Perform a basic hamstring stretch. Start in a standing position, with your feet placed shoulder-width apart. Clasp your elbows with your hands over your head. Relax your legs, bend your knees and lean forward until your stomach and thighs connect. Then, slowly straighten your knees until you feel a deep stretch. Your neck should be relaxed, with your head and arms pointed towards the floor. Hold this pose for 20 to 30 seconds and then repeat.
Do a single leg stability curl using a stability ball. Lie down flat on the floor with your ankles resting on a stability ball. While raising one foot off the ball, pull the ball towards you with your other leg as you raise your hips off the floor. Return to the starting position and alternate legs. Complete 10 repetitions on each leg.
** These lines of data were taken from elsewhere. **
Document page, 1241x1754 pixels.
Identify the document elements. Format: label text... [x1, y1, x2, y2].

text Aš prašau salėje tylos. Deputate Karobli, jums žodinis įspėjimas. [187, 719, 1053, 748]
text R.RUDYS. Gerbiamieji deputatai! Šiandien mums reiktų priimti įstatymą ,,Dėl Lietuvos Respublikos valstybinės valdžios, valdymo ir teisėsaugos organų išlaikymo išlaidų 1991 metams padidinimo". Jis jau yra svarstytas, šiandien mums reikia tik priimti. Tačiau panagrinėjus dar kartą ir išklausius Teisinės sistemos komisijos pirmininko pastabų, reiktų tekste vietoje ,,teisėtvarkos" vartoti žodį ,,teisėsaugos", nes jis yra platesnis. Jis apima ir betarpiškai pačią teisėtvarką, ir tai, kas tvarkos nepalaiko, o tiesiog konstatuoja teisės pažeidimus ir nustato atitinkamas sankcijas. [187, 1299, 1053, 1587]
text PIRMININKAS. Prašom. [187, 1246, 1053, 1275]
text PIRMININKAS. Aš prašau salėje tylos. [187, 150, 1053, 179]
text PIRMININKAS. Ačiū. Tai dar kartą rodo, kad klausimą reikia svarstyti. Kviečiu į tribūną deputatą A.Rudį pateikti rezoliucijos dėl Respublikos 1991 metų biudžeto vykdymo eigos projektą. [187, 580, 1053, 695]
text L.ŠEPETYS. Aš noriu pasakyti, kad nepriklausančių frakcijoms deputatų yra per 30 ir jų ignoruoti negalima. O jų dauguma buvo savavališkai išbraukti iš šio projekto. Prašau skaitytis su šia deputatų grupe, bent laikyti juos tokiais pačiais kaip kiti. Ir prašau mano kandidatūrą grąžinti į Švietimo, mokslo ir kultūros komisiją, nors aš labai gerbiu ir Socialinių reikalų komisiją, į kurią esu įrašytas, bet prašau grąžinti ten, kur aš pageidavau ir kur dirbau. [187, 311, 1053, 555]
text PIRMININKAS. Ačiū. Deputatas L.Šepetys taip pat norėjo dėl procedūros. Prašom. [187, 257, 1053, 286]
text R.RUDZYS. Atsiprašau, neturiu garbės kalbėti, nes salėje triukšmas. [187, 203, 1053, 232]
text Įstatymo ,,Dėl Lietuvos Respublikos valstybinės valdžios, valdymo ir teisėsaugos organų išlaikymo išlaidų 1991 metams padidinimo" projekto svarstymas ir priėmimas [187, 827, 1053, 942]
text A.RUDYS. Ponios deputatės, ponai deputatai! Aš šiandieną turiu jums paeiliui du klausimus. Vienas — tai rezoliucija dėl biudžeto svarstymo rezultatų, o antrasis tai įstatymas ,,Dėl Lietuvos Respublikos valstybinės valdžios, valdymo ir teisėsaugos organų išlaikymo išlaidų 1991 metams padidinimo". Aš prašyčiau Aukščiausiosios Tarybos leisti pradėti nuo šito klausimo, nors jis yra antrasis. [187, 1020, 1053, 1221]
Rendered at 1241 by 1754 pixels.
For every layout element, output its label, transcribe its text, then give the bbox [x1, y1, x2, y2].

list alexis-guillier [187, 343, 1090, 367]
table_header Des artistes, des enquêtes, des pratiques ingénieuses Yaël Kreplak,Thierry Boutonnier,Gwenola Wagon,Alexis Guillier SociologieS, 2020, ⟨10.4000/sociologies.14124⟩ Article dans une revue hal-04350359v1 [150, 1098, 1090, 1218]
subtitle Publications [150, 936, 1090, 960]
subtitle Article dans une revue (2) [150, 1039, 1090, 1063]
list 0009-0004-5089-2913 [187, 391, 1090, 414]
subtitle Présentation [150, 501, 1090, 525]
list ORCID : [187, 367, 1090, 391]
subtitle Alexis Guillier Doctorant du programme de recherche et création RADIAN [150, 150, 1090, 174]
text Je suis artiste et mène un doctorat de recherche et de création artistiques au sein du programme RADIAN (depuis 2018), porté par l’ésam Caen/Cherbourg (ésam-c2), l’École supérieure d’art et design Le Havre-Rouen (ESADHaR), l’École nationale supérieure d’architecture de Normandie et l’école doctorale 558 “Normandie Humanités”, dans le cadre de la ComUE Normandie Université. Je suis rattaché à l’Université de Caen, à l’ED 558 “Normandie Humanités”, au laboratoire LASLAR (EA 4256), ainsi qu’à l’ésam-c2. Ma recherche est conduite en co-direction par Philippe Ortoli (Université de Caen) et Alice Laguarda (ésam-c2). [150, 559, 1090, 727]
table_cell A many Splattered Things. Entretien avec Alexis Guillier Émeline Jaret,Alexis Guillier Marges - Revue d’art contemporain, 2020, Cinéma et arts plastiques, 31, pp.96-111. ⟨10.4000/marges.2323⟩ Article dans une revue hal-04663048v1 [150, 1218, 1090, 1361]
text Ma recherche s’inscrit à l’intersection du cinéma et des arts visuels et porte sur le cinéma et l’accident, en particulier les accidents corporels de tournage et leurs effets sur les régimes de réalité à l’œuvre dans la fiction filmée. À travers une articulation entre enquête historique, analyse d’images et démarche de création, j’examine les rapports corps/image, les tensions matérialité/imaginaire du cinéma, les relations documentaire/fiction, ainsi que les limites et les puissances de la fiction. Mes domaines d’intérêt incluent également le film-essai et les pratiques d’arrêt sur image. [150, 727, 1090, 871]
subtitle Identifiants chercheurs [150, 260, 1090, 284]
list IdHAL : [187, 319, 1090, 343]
Do a single-leg box jump. This exercise consists of a one-legged jump, so perform it carefully. Start on one leg in front of a sturdy, immovable box or ledge about 12- inches high. Then, jump using the leg you're balancing on and land on the same foot on top of the box. Repeat ten times on each leg.
Perform a suitcase deadlift. Start with your arms at your sides and your feet apart in a lifting stance. Holding a dumbbell in each hand, slowly bend your knees and stick your hips back while keeping your torso straight. Lower the dumbbells on either side until your torso starts to bend. The closer you can get to the ground before you have to bend your torso, the better. Complete 10 repetitions and then rest.